Pero el sentido de vivir en sociedad es que tengamos una vida digna sin importar dónde vivimos, cual es nuestro apellido o si tenemos o no dinero. La Constitución Política salvadoreña establece en su artículo 1 que «…es obligación del Estado asegurar a los habitantes de la República, el goce de la libertad, la salud, la cultura, el bienestar económico y la justicia social». Y el artículo 3 es claro al indicar que todas las personas somos iguales ante la ley. Pero para cumplir esto se requiere que el Estado cuente con los recursos suficientes para financiar bienes y servicios públicos universales.
Este punto es clave. Generalmente, cuando se habla de finanzas públicas, todas las preocupaciones se centran en el tema de la sostenibilidad fiscal, lo cual es importante, pero no lo más importante. Imaginemos que para hacer sostenibles las finanzas públicas se requiere obtener UD500 millones por medio de la reducción del gasto público, por lo que se recortan USD500 millones a los ministerios de Educación y Salud. Posiblemente se logre en el corto plazo el objetivo de la sostenibilidad, pero ¿a qué costo? Al costo de mercantilizar el bienestar de muchas personas al no garantizársele gratuitamente el acceso a la educación y la salud.
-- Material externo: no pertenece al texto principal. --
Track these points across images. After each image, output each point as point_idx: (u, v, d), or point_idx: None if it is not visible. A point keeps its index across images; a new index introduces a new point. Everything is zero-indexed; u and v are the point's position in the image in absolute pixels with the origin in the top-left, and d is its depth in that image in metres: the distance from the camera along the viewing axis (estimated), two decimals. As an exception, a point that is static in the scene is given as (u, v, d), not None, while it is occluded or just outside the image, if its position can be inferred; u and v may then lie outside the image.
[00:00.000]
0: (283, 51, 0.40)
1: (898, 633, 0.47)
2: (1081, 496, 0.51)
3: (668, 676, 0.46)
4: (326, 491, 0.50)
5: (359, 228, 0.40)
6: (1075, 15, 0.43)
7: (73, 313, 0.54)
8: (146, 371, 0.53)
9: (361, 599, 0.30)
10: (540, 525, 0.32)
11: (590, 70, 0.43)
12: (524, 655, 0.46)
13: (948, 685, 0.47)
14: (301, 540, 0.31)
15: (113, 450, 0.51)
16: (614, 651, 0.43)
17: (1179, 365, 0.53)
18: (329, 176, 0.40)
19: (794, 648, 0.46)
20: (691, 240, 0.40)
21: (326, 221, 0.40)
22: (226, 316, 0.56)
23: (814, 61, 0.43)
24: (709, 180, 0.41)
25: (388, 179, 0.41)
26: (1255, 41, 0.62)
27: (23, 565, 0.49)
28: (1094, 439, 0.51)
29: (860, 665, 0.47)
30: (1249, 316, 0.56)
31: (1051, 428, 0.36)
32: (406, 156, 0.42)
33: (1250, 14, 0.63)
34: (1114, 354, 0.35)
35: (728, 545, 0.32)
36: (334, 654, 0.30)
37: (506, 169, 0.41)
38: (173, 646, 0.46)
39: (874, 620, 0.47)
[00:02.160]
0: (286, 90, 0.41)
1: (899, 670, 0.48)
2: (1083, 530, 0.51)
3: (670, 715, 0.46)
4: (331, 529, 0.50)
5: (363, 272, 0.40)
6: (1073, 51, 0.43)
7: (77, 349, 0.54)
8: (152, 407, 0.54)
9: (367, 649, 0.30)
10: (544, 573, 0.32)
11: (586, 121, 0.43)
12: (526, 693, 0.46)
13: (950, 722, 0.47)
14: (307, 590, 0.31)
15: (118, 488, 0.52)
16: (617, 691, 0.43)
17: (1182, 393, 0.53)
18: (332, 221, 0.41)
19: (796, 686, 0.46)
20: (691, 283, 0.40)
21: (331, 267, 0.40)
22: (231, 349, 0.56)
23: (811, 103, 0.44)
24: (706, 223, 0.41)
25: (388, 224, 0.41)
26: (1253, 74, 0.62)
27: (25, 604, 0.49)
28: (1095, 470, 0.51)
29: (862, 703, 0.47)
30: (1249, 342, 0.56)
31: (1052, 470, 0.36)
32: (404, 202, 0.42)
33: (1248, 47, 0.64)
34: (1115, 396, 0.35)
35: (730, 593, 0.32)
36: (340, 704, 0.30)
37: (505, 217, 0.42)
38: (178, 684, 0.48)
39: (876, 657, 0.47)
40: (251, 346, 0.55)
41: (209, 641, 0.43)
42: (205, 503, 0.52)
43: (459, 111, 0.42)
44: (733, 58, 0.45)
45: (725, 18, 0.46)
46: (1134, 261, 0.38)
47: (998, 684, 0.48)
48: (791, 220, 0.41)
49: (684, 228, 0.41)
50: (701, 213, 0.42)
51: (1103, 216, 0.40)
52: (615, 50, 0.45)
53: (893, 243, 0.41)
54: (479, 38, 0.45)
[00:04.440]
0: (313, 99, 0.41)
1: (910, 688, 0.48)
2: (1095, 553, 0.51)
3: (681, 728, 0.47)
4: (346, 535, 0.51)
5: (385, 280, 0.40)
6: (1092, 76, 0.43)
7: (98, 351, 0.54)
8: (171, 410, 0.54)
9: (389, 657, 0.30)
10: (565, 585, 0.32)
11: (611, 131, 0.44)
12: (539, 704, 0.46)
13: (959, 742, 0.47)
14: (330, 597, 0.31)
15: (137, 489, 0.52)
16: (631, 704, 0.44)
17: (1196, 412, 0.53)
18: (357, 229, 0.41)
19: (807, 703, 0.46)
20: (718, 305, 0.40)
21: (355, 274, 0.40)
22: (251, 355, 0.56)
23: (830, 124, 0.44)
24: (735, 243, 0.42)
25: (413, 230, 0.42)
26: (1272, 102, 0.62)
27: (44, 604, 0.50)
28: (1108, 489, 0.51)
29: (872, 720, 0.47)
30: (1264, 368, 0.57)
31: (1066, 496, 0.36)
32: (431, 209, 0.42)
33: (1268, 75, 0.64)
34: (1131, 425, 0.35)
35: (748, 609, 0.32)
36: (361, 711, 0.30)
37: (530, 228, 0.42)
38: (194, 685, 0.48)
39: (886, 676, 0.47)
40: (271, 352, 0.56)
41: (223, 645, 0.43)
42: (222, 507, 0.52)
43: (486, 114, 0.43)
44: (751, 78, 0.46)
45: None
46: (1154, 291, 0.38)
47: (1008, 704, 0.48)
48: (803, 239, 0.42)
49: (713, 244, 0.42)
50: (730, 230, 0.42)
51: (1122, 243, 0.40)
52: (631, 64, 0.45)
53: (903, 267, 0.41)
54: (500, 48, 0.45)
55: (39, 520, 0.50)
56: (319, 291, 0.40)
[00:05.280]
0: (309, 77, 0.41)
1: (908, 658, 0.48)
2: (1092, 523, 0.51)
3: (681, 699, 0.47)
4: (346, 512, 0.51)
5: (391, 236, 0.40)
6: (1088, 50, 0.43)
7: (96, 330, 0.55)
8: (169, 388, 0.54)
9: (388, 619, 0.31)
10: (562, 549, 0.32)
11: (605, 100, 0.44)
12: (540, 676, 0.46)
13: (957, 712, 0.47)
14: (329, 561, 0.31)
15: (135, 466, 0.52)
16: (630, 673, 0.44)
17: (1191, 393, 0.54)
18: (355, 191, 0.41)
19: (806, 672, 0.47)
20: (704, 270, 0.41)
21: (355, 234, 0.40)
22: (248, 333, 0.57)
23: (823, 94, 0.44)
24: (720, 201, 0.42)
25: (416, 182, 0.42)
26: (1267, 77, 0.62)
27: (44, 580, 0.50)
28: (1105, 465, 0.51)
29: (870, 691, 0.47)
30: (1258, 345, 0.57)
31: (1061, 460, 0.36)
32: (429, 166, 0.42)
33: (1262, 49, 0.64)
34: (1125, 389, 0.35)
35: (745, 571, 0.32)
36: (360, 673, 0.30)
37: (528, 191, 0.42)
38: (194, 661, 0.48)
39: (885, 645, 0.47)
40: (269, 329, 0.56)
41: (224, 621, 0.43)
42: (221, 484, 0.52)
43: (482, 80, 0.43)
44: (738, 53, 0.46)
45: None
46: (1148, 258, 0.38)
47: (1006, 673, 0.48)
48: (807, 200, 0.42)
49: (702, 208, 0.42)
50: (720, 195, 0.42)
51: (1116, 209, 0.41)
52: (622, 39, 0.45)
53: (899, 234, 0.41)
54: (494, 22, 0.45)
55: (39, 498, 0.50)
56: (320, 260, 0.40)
Por eso, es importante poner sobre el debate ciudadano un elemento que hasta ahora ha estado ausente en las discusiones sobre las finanzas públicas: la suficiencia fiscal. El Estado logra la suficiencia fiscal cuando los gastos públicos alcanzan para cumplir con las obligaciones de la administración pública —entre ellas atender efectivamente las necesidades de la población— y los ingresos públicos son suficientes para cubrir los gastos necesarios para atender dichas necesidades, utilizando la deuda de una manera estratégica y racional de tal forma que sea una herramienta de desarrollo y no un lastre.
En El Salvador, al priorizar la sostenibilidad de las finanzas públicas –algo que, dicho sea de paso, no se ha logrado– la política fiscal ha provocado una mayor mercantilización del bienestar, reduciendo el gasto social, particularmente en las áreas de educación y salud, y afectando principalmente a los niños y niñas, tal como lo reflejan la caída de las tasas de matrícula de educación y la reducción en la cobertura de vacunación.
Más de alguien ha llegado a plantear que los bienes públicos deberían dirigirse únicamente a las personas que viven en pobreza, es decir, convertir las obligaciones del Estado en actos de caridad, ya que los pobres no pagan impuestos. Sí, porque además se ha construido una narrativa que en este país solo pagan impuestos un puñado de personas, obviando intencionalmente que cada vez que alguien compra leche, huevos, azúcar, café, gaseosa… está pagando impuestos, aunque viva en pobreza extrema.
Por eso, es importante tener presente que en la política fiscal es donde se decide el tipo de sociedad que queremos construir. Ahí se establece quiénes pagan impuestos y en cuánto lo hacen, pero también donde se acuerda quiénes no lo hacen. Y también dónde se esgrime las prioridades de gasto público, quiénes serán los beneficiarios y quiénes no. Pero además donde se acuerdan los derechos que se van a garantizar y cuáles no.
Ante estos desafíos vale la pena preguntarse ¿el actual gobierno va a continuar con la mercantilización del bienestar o le apostará a una política fiscal diferente que sea suficiente para garantizar derechos? El documento que define las bases fiscales del nuevo gobierno debe hacerse público antes del 31 de agosto, y el presupuesto de 2020 debe presentarse en septiembre. Ambos serán buenos instrumentos para empezar a conocer la respuesta.